Bloque de texto

________________

Como muchos aficionados saben, se trata de una producción de Samuel Bronston (1908-1994) filmada en España, que contó con la música de Dimitri Tiomkin (1894-1979), la excelente fotografía de Robert Krasker (1913-1981), una ejemplar edición de Robert Lawrence (1913-2004) y la colaboración de otros profesionales relevantes, como el uruguayo afincado en nuestro país, Jaime Prades (1902-1981), en labores de productor asociado; el especialista Yakima Canutt (1895-1986), o el filósofo e historiador Will Durant (1885-1981), requerido como consultor histórico.

Teniendo como sustento la monumental Historia de la decadencia y caída del Imperio Romano de Edward Gibbon (1737-1794), el lucido guión -demasiadas veces minusvalorado-, corrió a cargo de Ben Barzman (1911-1989), Basilio Franchina (1914-2003) y Philip Yordan (1914-2003).

________________

Los datos
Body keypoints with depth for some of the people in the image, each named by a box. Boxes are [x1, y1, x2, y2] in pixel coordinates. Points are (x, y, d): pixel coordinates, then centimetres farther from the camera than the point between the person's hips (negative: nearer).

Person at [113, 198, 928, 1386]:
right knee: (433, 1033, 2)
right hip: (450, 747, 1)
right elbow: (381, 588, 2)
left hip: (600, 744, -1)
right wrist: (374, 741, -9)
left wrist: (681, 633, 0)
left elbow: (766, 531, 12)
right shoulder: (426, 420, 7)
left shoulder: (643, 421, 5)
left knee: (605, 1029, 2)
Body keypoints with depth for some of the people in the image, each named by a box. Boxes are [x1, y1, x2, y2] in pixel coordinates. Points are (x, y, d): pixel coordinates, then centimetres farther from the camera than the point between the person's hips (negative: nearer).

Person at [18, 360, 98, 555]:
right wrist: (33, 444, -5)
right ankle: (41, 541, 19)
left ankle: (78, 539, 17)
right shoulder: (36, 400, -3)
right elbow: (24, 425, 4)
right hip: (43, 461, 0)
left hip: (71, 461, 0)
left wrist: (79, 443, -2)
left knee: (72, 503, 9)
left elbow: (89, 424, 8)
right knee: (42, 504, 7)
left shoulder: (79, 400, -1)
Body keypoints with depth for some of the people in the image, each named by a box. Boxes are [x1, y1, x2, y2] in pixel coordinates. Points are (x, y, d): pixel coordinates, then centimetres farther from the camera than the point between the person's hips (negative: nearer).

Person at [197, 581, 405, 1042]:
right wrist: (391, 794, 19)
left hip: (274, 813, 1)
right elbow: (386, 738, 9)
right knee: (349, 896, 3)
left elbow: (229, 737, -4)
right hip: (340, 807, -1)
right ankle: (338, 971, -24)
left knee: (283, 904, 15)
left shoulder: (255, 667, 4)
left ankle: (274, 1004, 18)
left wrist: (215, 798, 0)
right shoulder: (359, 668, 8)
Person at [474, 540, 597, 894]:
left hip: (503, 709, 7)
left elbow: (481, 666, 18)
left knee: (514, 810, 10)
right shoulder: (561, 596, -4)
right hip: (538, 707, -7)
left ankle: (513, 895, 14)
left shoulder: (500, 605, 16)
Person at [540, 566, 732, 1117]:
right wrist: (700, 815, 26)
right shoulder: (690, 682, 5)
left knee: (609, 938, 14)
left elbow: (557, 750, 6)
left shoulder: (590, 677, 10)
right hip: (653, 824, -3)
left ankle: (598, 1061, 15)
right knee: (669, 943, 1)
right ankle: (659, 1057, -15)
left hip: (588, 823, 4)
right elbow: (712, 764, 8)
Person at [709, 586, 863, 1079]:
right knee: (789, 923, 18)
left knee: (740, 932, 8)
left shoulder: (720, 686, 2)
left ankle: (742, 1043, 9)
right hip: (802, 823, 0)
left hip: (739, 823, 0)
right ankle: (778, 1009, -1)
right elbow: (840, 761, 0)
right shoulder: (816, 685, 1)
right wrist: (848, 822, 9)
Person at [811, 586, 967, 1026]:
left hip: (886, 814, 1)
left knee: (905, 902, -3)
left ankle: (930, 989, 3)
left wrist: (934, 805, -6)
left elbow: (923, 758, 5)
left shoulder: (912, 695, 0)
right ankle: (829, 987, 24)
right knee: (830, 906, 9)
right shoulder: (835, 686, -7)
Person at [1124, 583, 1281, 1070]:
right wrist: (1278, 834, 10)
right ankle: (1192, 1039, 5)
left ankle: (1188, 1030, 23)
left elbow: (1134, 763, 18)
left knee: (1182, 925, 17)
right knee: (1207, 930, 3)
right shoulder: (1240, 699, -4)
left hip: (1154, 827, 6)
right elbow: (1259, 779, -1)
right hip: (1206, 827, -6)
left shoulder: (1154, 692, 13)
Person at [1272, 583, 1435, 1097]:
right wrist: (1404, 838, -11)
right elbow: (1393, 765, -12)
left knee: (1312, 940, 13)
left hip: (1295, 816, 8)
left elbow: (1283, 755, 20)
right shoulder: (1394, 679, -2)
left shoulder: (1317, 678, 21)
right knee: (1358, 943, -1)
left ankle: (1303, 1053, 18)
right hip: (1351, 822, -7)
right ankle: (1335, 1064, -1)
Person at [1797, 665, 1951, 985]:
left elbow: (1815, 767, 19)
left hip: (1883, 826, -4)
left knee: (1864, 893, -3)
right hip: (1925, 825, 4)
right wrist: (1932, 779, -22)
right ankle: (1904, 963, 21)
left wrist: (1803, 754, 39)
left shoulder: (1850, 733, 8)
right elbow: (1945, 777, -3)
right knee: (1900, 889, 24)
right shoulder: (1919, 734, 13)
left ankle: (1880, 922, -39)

________________

Objetivo de la tarea
Vuelve a escribir el fragmento del bloque de texto que va entre "Como muchos aficionados" y "como consultor histórico.", ambos incluidos.

Tarea resuelta
Como muchos aficionados saben, se trata de una producción de Samuel Bronston (1908-1994) filmada en España, que contó con la música de Dimitri Tiomkin (1894-1979), la excelente fotografía de Robert Krasker (1913-1981), una ejemplar edición de Robert Lawrence (1913-2004) y la colaboración de otros profesionales relevantes, como el uruguayo afincado en nuestro país, Jaime Prades (1902-1981), en labores de productor asociado; el especialista Yakima Canutt (1895-1986), o el filósofo e historiador Will Durant (1885-1981), requerido como consultor histórico.